In my April letter, I cover:
Artificial intelligence is now a part of the real economic landscape
AI spending by businesses has become a visible, measurable driver of economic activity, but its longer-term impact is challenging to predict.
Risks and rethinks as employment markets adapt
Technological change can create fresh demand for workers, as well as a boost for economic growth, but timing mismatches present a key risk.
Recapping our core investment views
We maintain our preference for equities over bonds, with an emphasis on emerging markets, and continue to favour assets that can provide diversification.
The value of investments, and the income from them, can fall as well as rise and you may not get back what you put in. Past performance should not be taken as a guide to future performance. You should continue to hold cash for your short-term needs. This article should not be taken as advice.
Although events in the Middle East are currently shaping daily market moves and impacting the news headlines, as investors we take a longer-term perspective.
Inspired by the British entrepreneur and mathematician, Clive Humby OBE, who famously declared “data is the new oil”, I’m taking the opportunity to explore the story of AI.
This story has already been rewritten many times.
Earlier this year, investors were preoccupied by investment in AI infrastructure, and whether this would pay off. In equity markets, this manifested as volatility in the share prices of so-called ‘hyperscalers’.
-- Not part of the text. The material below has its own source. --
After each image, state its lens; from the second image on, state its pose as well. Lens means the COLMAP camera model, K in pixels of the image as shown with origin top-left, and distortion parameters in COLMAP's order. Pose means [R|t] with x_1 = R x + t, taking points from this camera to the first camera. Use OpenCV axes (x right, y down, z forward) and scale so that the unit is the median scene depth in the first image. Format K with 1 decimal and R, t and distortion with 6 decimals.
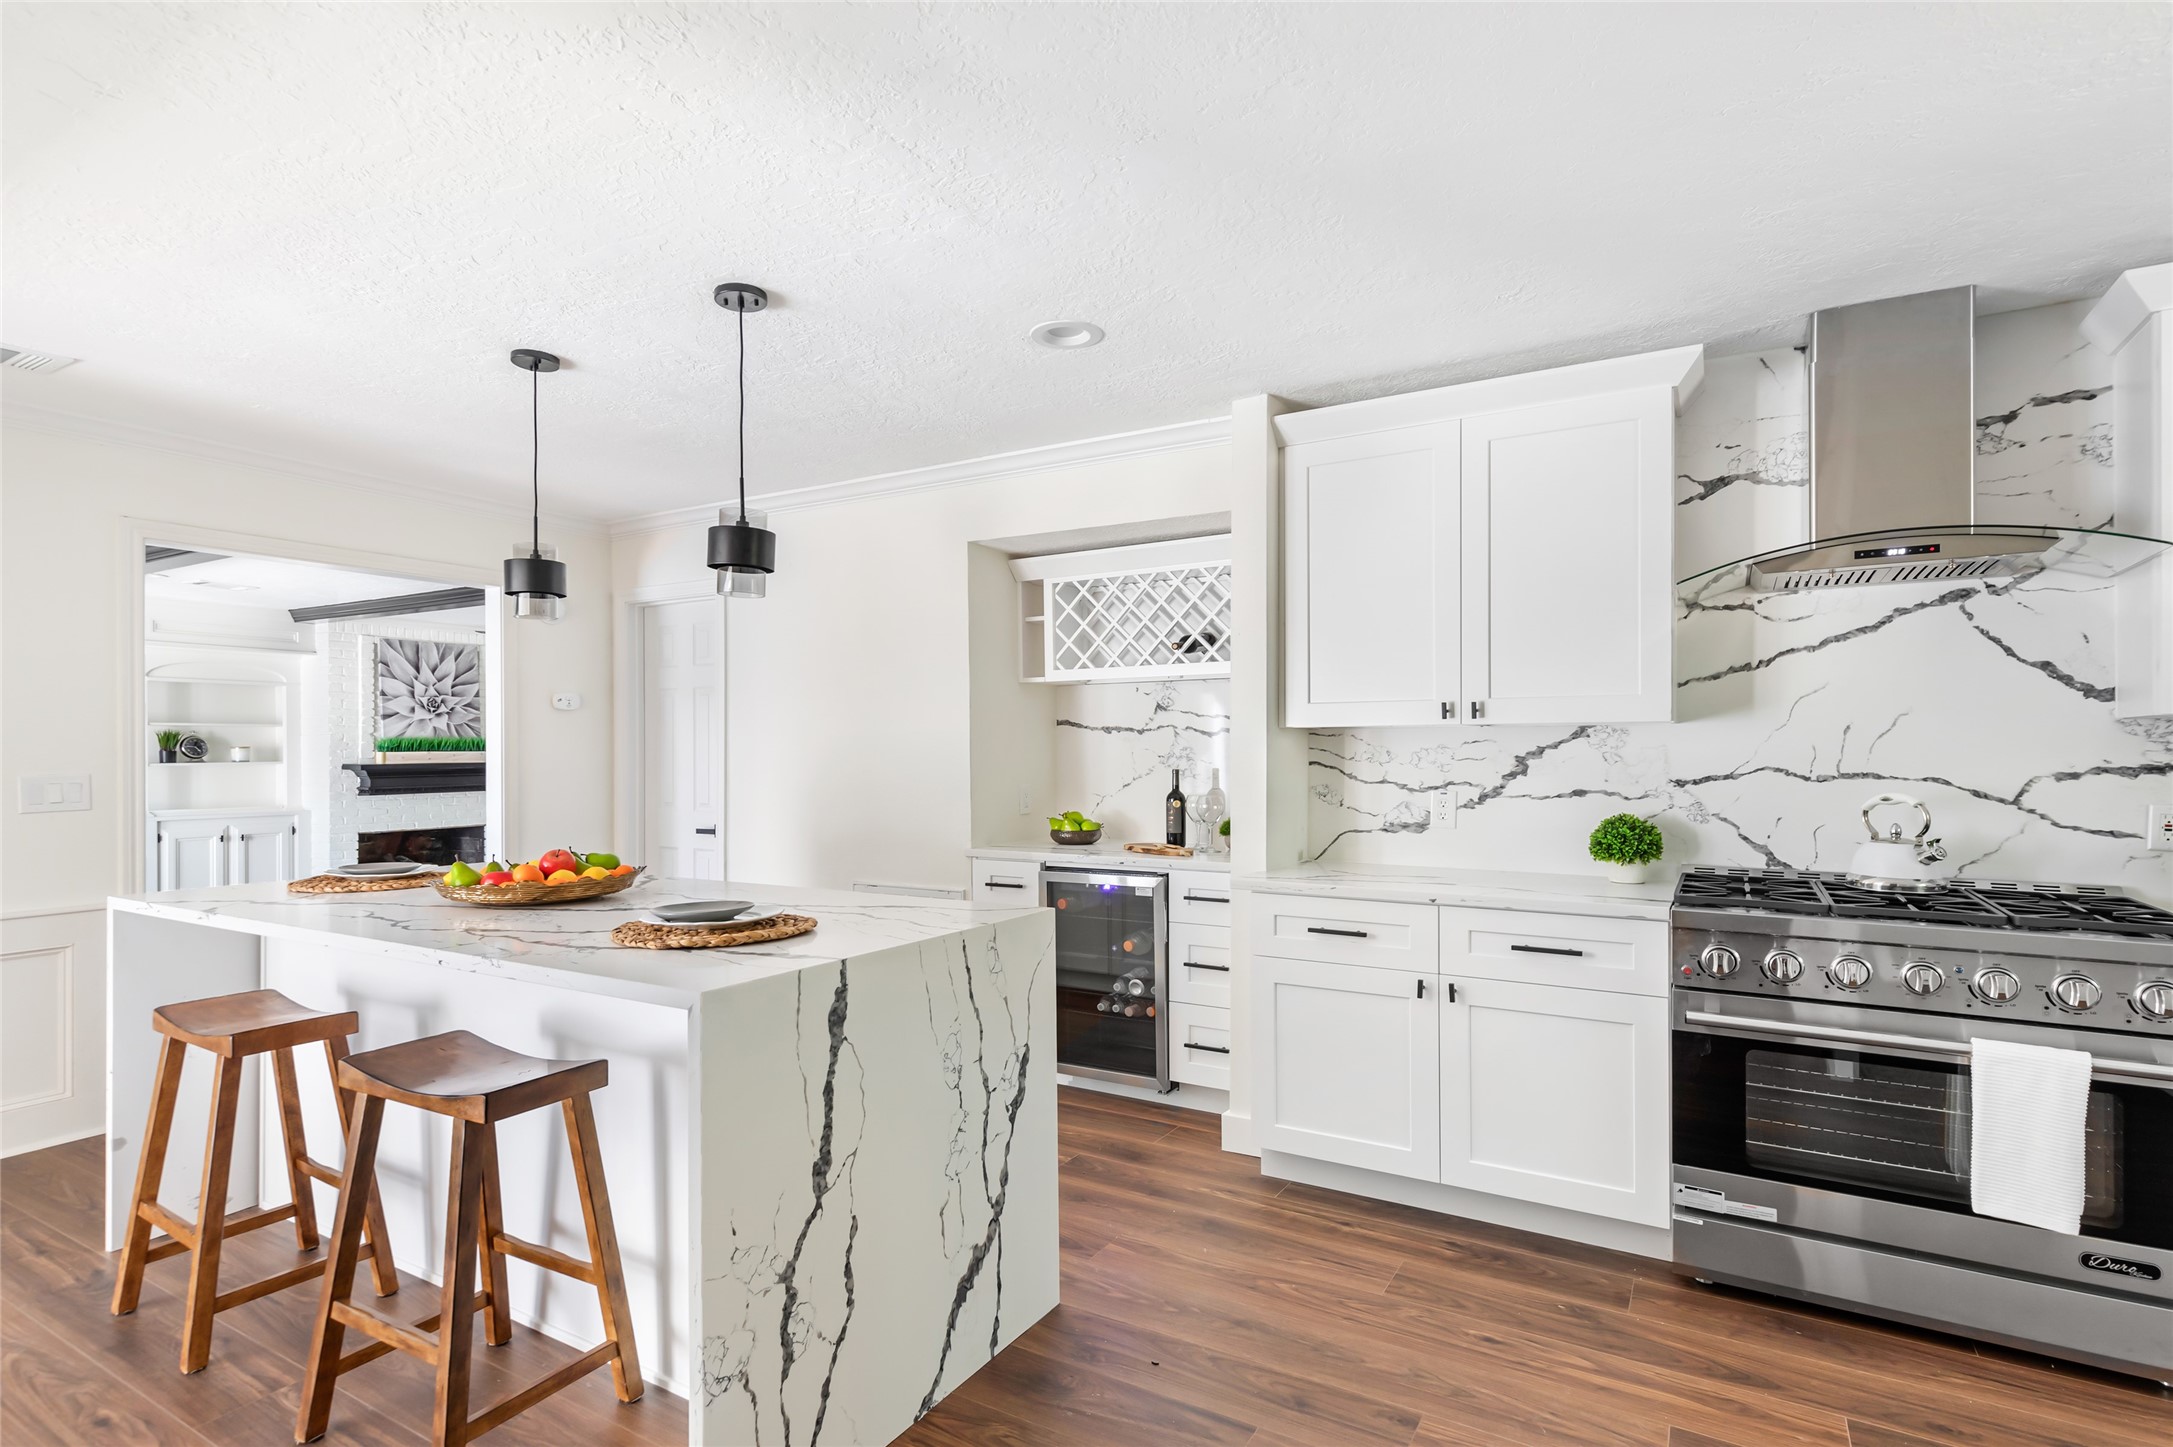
lens RADIAL K [[1016.5, 0, 1091.1], [0, 1016.5, 748.9], [0, 0, 1]] dist [-0.000762, -0.000618]
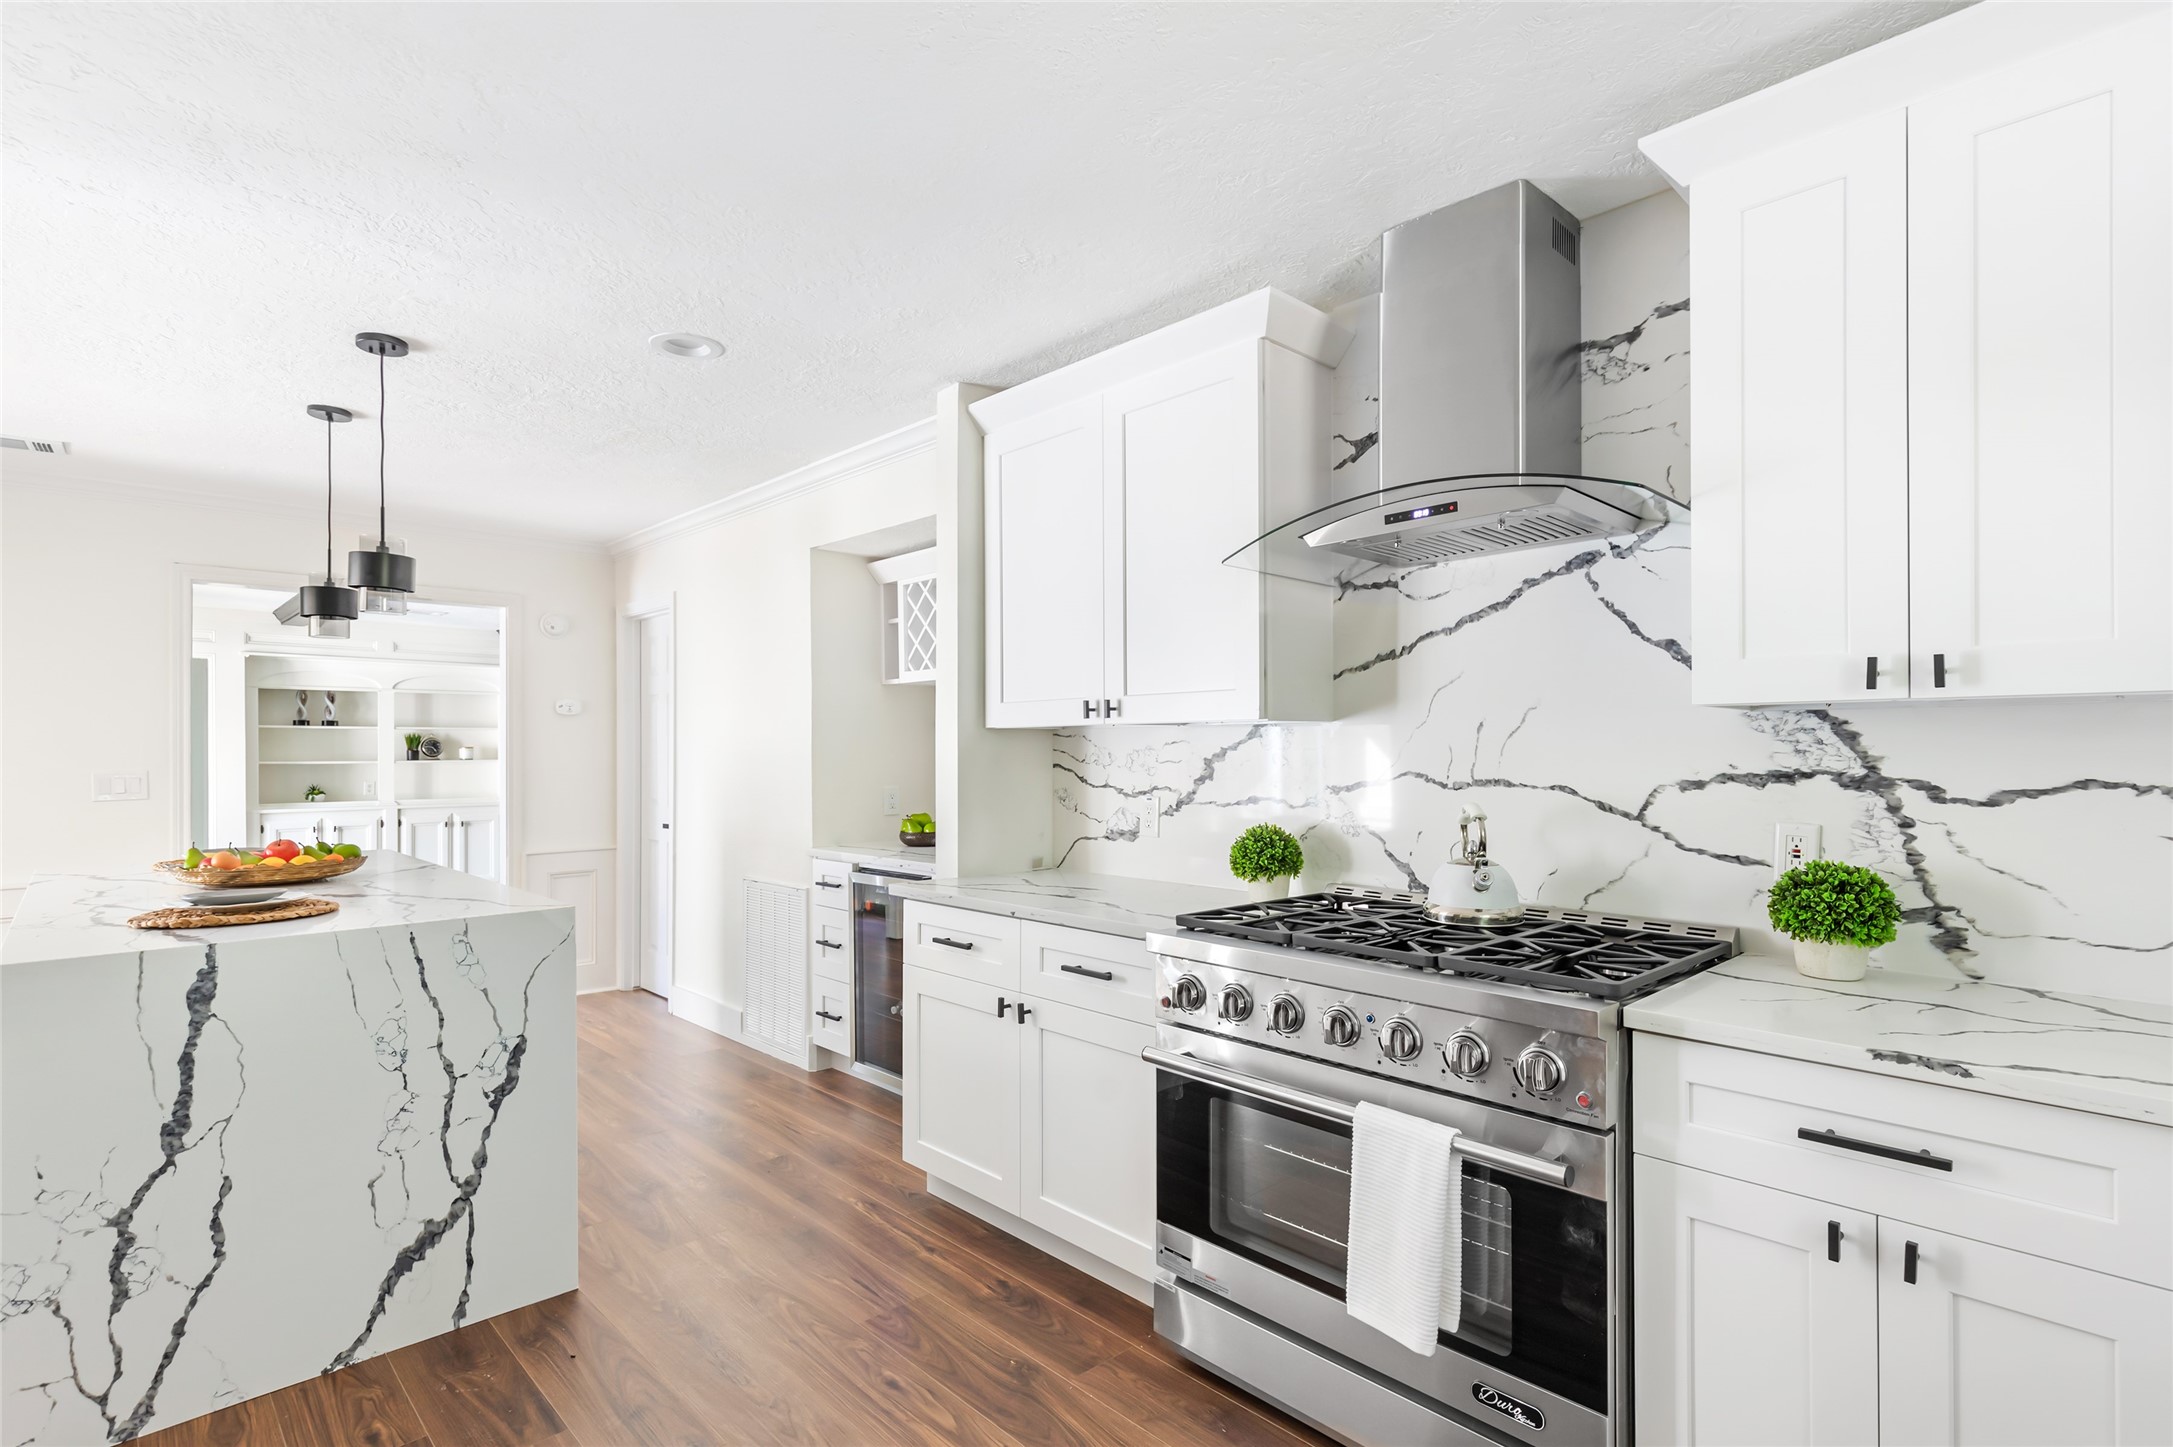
lens RADIAL K [[1044.7, 0, 1166.6], [0, 1044.7, 748.5], [0, 0, 1]] dist [-0.000339, 0.000574]
pose [[0.968082, -0.002378, -0.250623, 0.755037], [0.002607, 0.999996, 0.000584, -0.002944], [0.250621, -0.001219, 0.968085, 0.113322]]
But markets move very quickly, and in recent weeks, the narrative has shifted. Today, investors are wondering if AI will wipe out existing business models for software companies, and – by extension – if it will take away jobs. Software companies are at the centre of today’s storm as, in theory, AI agents can directly interact with databases and take over tasks like updating legacy code, analysing data, and managing workflows.
However, if AI is to cause fundamental disruption to sectors such as software – and more widely how data and knowledge is created and deployed in enterprises – then the economic consequences of AI are truly likely to be profound.
In terms of this debate, we are less interested in speculation on individual companies or sectors. Our focus is on the big picture: what we believe is a meaningful, systemic surge in productivity, which will have vast benefit across the economic landscape.
Existential speculation is all well and good, but it’s our job to analyse the landscape, focus on the data, and make investment decisions that focus on the long term in line with our time-tested investment process. That starts with considering how AI capex is shaping economic growth, productivity, labour markets – and ultimately, investment opportunities.